特定先端大型研究施設の共用の促進に関する法律の一部を改正する法律案に対する附帯決議
政府及び関係者は、本法の施行に当たっては、次の事項について特段の配慮をすべきである。
一 次世代放射光施設NanoTerasuの整備は、官民地域パートナーシップという新たな方式により、国、地域及び産業界が連携して行っていることから、施設の運用に当たっては、各主体の役割と責任の所在を明確にするとともに、安全管理や情報セキュリティなどについて一元的な対応ができるよう適切な体制を構築すること。

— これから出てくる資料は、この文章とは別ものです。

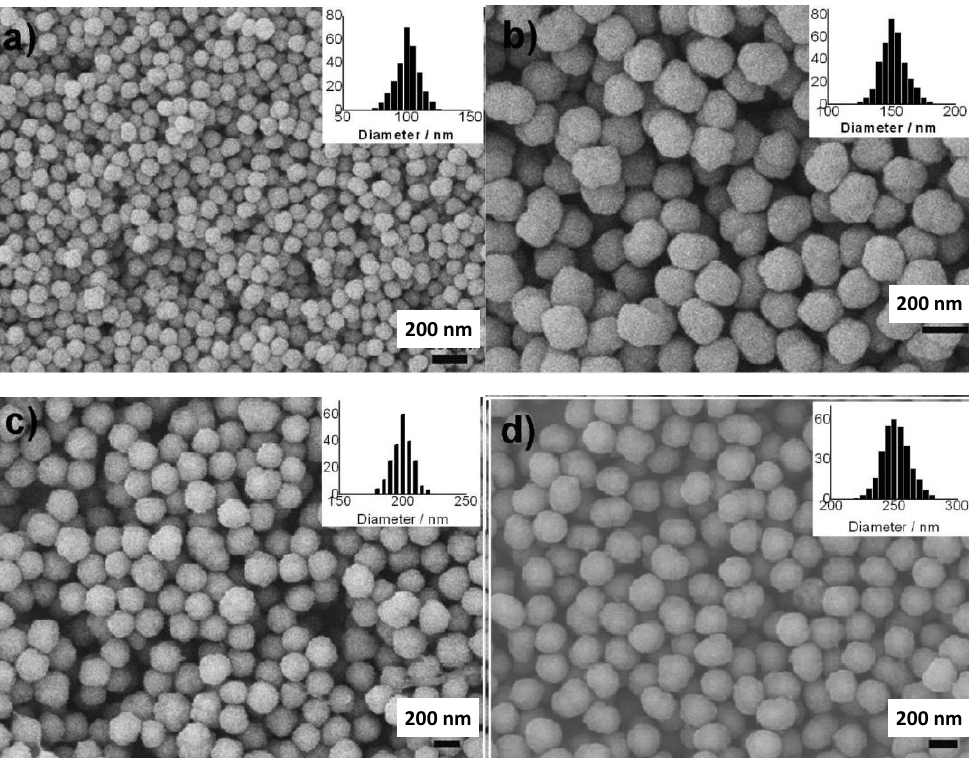
Figure 9. SEM micrographs of SPM multi-core Fe 3 O 4 @C spheres developed by a solvothermal technique with di ff erent amounts of hydrogen peroxide ( a ) 0.50, ( b ) 1.00, ( c ) 1.50, and ( d ) 2.00 mL, ensuring size control ( a ) 100, ( b ) 150, ( c ) 200, and ( d ) 250 nm. (Images reprinted with permission from [45], ACS, 2011).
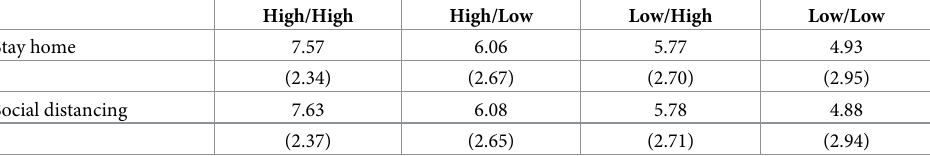
Table 2. Experimental outcomes.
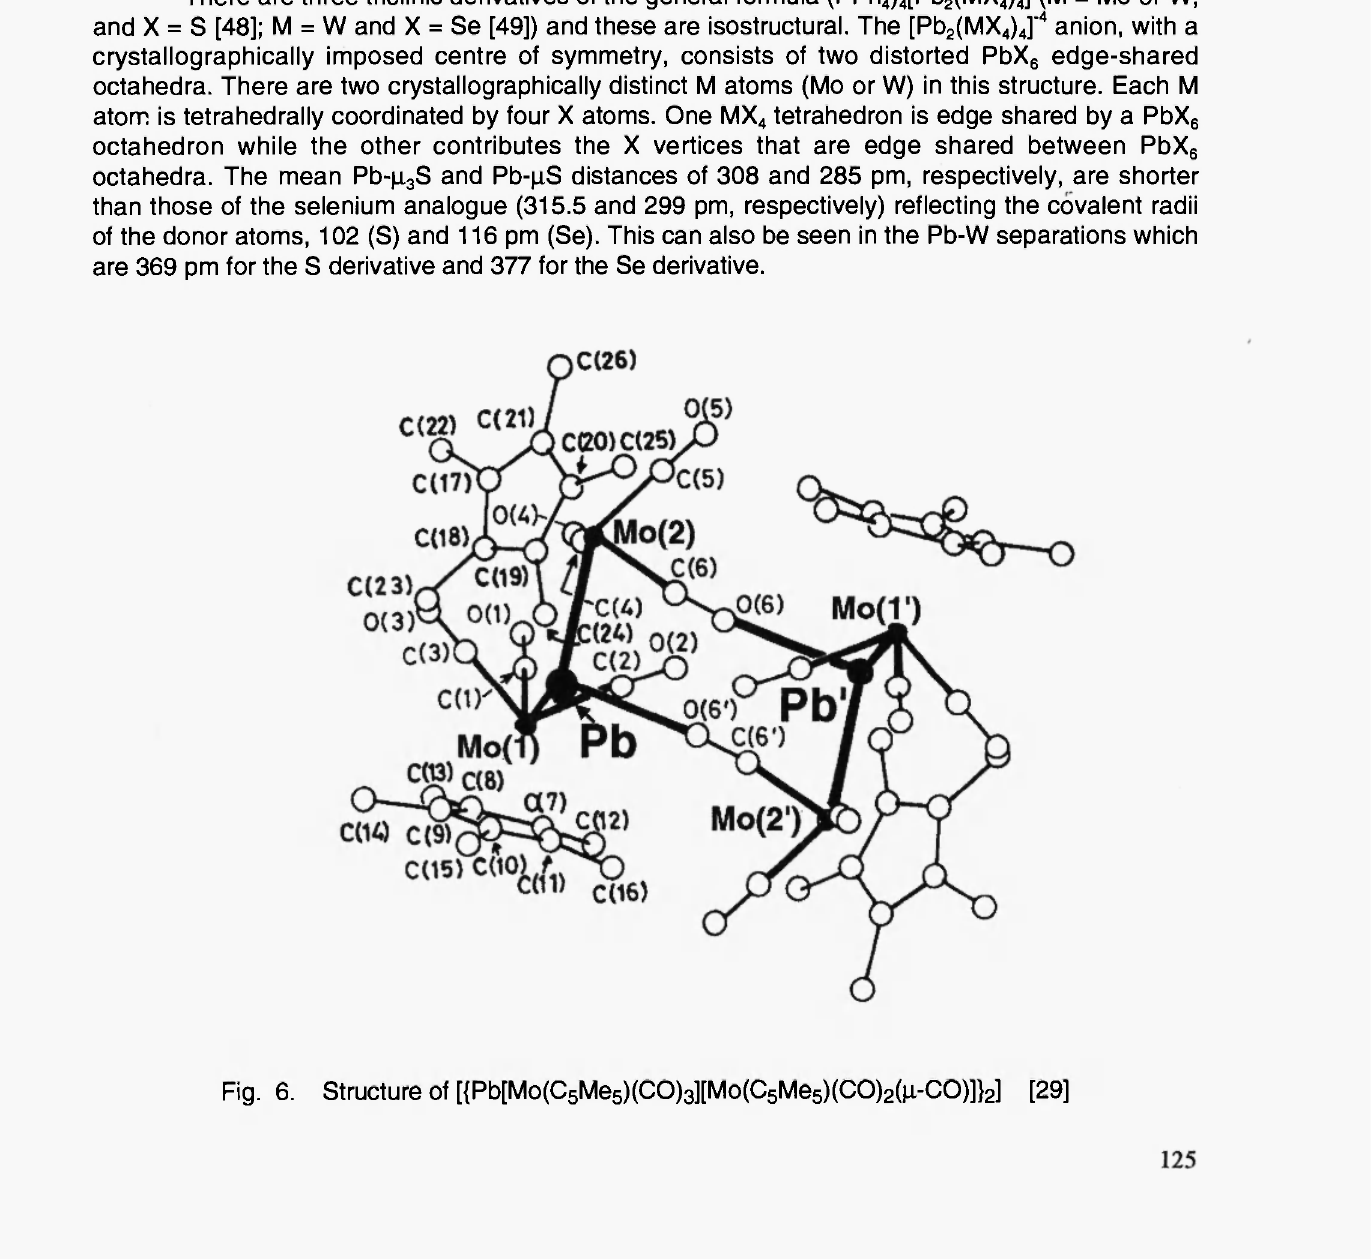
Fig. 6. Structure of [{Pb[Mo(C 5 Me5)(CO)3][Mo(C5Me5)(CO)2^-CO)]} 2 ]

二 スタートアップやベンチャー企業等によるイノベーションの創出が我が国の持続的な経済成長や発展に欠かせない重要な要素の一つであることに鑑み、意欲のある起業家等に対して次世代放射光施設NanoTerasuの利活用を広く働きかけるとともに、その研究成果が最大限に活かされるよう十分な支援策を講ずること。
三 科学技術立国の実現を目指す我が国にとって、先端的な研究施設を整備し、若手研究者を含む産官学の研究者による積極的な利活用を促進することで、学術・産業界における国際競争力を強化していくことが重要であることに鑑み、既存の特定先端大型研究施設の老朽化対策を着実に実施するとともに、技術革新の進展等に対応した施設の高度化を推進するため、十分な財政措置を講ずること。
四 特定先端大型研究施設間の連携を図り、登録施設利用促進機関における研究実施相談を充実するため、研究実施相談を担う人材の育成・確保に向けて国として必要な施策を実施すること。
五 科学技術に対する国民の理解を深めるため、特定先端大型研究施設を活用して得られた研究成果について分かりやすい情報提供等を行うこと。その際、特に、児童生徒の科学技術に対する興味や関心を高めるための取組の実施に努めること。
六 特定先端大型研究施設を活用して得られる研究成果を最大化するためには、研究者が長期的な視点に立って自由な発想で研究活動に従事できることが重要であることに鑑み、大学において任期を付さない安定的な身分の研究者を増やすことができるよう、人件費の基礎となる国立大学法人運営費交付金や私立大学等経常費補助金等の基盤的経費を確実に措置すること。